What this task involves — Format the lines of every one of the records below as a numbered list, leaving out any blank lines.

[Saved entries]

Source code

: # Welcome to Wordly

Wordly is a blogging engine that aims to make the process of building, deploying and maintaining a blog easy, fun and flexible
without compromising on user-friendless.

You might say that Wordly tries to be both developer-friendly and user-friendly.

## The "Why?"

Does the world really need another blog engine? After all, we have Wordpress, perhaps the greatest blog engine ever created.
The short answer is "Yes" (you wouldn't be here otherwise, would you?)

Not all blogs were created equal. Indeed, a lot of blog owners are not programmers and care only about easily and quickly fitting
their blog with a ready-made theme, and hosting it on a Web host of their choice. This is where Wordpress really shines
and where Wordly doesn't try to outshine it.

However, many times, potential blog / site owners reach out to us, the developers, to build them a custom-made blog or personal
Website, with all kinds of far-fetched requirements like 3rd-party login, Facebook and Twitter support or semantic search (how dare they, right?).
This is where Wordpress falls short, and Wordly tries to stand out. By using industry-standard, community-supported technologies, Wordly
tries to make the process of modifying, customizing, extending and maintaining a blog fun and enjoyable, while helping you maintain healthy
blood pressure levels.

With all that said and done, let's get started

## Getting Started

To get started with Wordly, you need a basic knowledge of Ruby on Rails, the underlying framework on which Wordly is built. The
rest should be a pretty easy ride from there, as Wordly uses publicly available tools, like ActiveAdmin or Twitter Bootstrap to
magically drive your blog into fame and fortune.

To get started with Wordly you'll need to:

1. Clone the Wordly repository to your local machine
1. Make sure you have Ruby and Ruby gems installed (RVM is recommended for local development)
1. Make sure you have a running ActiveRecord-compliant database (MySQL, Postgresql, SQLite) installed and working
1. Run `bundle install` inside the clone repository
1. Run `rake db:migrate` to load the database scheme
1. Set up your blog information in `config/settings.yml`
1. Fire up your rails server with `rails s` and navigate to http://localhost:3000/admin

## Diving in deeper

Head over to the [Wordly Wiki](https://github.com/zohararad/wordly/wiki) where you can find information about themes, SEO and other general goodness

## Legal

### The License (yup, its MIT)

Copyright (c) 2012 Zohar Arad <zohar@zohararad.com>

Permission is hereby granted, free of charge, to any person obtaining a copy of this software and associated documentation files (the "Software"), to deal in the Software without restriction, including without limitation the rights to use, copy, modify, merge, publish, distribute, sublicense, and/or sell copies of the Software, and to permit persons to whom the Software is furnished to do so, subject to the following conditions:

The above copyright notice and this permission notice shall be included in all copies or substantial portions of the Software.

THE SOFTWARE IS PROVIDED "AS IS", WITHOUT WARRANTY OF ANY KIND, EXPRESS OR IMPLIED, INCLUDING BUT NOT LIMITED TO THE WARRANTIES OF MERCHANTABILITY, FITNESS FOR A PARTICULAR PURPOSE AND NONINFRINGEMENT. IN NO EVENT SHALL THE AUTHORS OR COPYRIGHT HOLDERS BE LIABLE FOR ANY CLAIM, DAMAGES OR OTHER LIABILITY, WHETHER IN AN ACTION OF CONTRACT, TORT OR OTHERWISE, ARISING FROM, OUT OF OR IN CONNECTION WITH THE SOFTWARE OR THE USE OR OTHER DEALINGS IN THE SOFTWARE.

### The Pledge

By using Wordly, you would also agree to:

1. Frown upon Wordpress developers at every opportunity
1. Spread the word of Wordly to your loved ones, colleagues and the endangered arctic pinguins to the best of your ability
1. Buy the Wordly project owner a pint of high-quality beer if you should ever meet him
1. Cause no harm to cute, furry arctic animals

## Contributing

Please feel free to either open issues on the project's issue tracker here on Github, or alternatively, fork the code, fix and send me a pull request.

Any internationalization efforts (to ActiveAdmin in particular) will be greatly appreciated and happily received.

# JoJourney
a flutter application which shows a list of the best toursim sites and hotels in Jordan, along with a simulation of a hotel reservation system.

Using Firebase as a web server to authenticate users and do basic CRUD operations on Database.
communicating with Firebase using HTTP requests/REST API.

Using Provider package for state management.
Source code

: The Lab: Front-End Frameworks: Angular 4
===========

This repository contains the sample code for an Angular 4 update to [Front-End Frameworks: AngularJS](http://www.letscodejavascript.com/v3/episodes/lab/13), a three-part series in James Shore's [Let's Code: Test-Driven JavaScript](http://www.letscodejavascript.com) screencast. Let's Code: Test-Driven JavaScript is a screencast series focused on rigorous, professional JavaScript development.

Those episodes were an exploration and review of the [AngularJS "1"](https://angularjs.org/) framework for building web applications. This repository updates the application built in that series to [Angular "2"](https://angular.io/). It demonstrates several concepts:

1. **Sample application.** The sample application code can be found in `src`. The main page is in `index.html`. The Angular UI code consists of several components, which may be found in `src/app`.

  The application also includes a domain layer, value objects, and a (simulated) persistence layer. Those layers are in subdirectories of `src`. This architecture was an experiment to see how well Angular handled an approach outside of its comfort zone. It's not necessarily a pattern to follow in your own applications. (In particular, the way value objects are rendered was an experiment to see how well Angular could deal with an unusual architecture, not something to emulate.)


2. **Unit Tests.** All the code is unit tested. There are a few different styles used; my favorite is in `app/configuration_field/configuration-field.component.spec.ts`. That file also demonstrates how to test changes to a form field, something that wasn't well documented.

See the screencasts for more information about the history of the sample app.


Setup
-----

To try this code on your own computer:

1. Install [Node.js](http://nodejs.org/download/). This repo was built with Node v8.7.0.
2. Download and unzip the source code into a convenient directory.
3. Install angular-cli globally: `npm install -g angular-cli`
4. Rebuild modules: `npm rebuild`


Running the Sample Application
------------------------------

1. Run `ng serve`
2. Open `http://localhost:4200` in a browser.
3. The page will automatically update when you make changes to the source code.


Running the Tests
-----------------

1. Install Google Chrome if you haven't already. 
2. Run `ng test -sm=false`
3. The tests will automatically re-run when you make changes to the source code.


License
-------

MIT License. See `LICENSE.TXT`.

Response to the task —
1. Source code
2. : # Welcome to Wordly
3. Wordly is a blogging engine that aims to make the process of building, deploying and maintaining a blog easy, fun and flexible
4. without compromising on user-friendless.
5. You might say that Wordly tries to be both developer-friendly and user-friendly.
6. ## The "Why?"
7. Does the world really need another blog engine? After all, we have Wordpress, perhaps the greatest blog engine ever created.
8. The short answer is "Yes" (you wouldn't be here otherwise, would you?)
9. Not all blogs were created equal. Indeed, a lot of blog owners are not programmers and care only about easily and quickly fitting
10. their blog with a ready-made theme, and hosting it on a Web host of their choice. This is where Wordpress really shines
11. and where Wordly doesn't try to outshine it.
12. However, many times, potential blog / site owners reach out to us, the developers, to build them a custom-made blog or personal
13. Website, with all kinds of far-fetched requirements like 3rd-party login, Facebook and Twitter support or semantic search (how dare they, right?).
14. This is where Wordpress falls short, and Wordly tries to stand out. By using industry-standard, community-supported technologies, Wordly
15. tries to make the process of modifying, customizing, extending and maintaining a blog fun and enjoyable, while helping you maintain healthy
16. blood pressure levels.
17. With all that said and done, let's get started
18. ## Getting Started
19. To get started with Wordly, you need a basic knowledge of Ruby on Rails, the underlying framework on which Wordly is built. The
20. rest should be a pretty easy ride from there, as Wordly uses publicly available tools, like ActiveAdmin or Twitter Bootstrap to
21. magically drive your blog into fame and fortune.
22. To get started with Wordly you'll need to:
23. 1. Clone the Wordly repository to your local machine
24. 1. Make sure you have Ruby and Ruby gems installed (RVM is recommended for local development)
25. 1. Make sure you have a running ActiveRecord-compliant database (MySQL, Postgresql, SQLite) installed and working
26. 1. Run `bundle install` inside the clone repository
27. 1. Run `rake db:migrate` to load the database scheme
28. 1. Set up your blog information in `config/settings.yml`
29. 1. Fire up your rails server with `rails s` and navigate to http://localhost:3000/admin
30. ## Diving in deeper
31. Head over to the [Wordly Wiki](https://github.com/zohararad/wordly/wiki) where you can find information about themes, SEO and other general goodness
32. ## Legal
33. ### The License (yup, its MIT)
34. Copyright (c) 2012 Zohar Arad <zohar@zohararad.com>
35. Permission is hereby granted, free of charge, to any person obtaining a copy of this software and associated documentation files (the "Software"), to deal in the Software without restriction, including without limitation the rights to use, copy, modify, merge, publish, distribute, sublicense, and/or sell copies of the Software, and to permit persons to whom the Software is furnished to do so, subject to the following conditions:
36. The above copyright notice and this permission notice shall be included in all copies or substantial portions of the Software.
37. THE SOFTWARE IS PROVIDED "AS IS", WITHOUT WARRANTY OF ANY KIND, EXPRESS OR IMPLIED, INCLUDING BUT NOT LIMITED TO THE WARRANTIES OF MERCHANTABILITY, FITNESS FOR A PARTICULAR PURPOSE AND NONINFRINGEMENT. IN NO EVENT SHALL THE AUTHORS OR COPYRIGHT HOLDERS BE LIABLE FOR ANY CLAIM, DAMAGES OR OTHER LIABILITY, WHETHER IN AN ACTION OF CONTRACT, TORT OR OTHERWISE, ARISING FROM, OUT OF OR IN CONNECTION WITH THE SOFTWARE OR THE USE OR OTHER DEALINGS IN THE SOFTWARE.
38. ### The Pledge
39. By using Wordly, you would also agree to:
40. 1. Frown upon Wordpress developers at every opportunity
41. 1. Spread the word of Wordly to your loved ones, colleagues and the endangered arctic pinguins to the best of your ability
42. 1. Buy the Wordly project owner a pint of high-quality beer if you should ever meet him
43. 1. Cause no harm to cute, furry arctic animals
44. ## Contributing
45. Please feel free to either open issues on the project's issue tracker here on Github, or alternatively, fork the code, fix and send me a pull request.
46. Any internationalization efforts (to ActiveAdmin in particular) will be greatly appreciated and happily received.
47. # JoJourney
48. a flutter application which shows a list of the best toursim sites and hotels in Jordan, along with a simulation of a hotel reservation system.
49. Using Firebase as a web server to authenticate users and do basic CRUD operations on Database.
50. communicating with Firebase using HTTP requests/REST API.
51. Using Provider package for state management.
52. Source code
53. : The Lab: Front-End Frameworks: Angular 4
54. ===========
55. This repository contains the sample code for an Angular 4 update to [Front-End Frameworks: AngularJS](http://www.letscodejavascript.com/v3/episodes/lab/13), a three-part series in James Shore's [Let's Code: Test-Driven JavaScript](http://www.letscodejavascript.com) screencast. Let's Code: Test-Driven JavaScript is a screencast series focused on rigorous, professional JavaScript development.
56. Those episodes were an exploration and review of the [AngularJS "1"](https://angularjs.org/) framework for building web applications. This repository updates the application built in that series to [Angular "2"](https://angular.io/). It demonstrates several concepts:
57. 1. **Sample application.** The sample application code can be found in `src`. The main page is in `index.html`. The Angular UI code consists of several components, which may be found in `src/app`.
58.   The application also includes a domain layer, value objects, and a (simulated) persistence layer. Those layers are in subdirectories of `src`. This architecture was an experiment to see how well Angular handled an approach outside of its comfort zone. It's not necessarily a pattern to follow in your own applications. (In particular, the way value objects are rendered was an experiment to see how well Angular could deal with an unusual architecture, not something to emulate.)
59. 2. **Unit Tests.** All the code is unit tested. There are a few different styles used; my favorite is in `app/configuration_field/configuration-field.component.spec.ts`. That file also demonstrates how to test changes to a form field, something that wasn't well documented.
60. See the screencasts for more information about the history of the sample app.
61. Setup
62. -----
63. To try this code on your own computer:
64. 1. Install [Node.js](http://nodejs.org/download/). This repo was built with Node v8.7.0.
65. 2. Download and unzip the source code into a convenient directory.
66. 3. Install angular-cli globally: `npm install -g angular-cli`
67. 4. Rebuild modules: `npm rebuild`
68. Running the Sample Application
69. ------------------------------
70. 1. Run `ng serve`
71. 2. Open `http://localhost:4200` in a browser.
72. 3. The page will automatically update when you make changes to the source code.
73. Running the Tests
74. -----------------
75. 1. Install Google Chrome if you haven't already. 
76. 2. Run `ng test -sm=false`
77. 3. The tests will automatically re-run when you make changes to the source code.
78. License
79. -------
80. MIT License. See `LICENSE.TXT`.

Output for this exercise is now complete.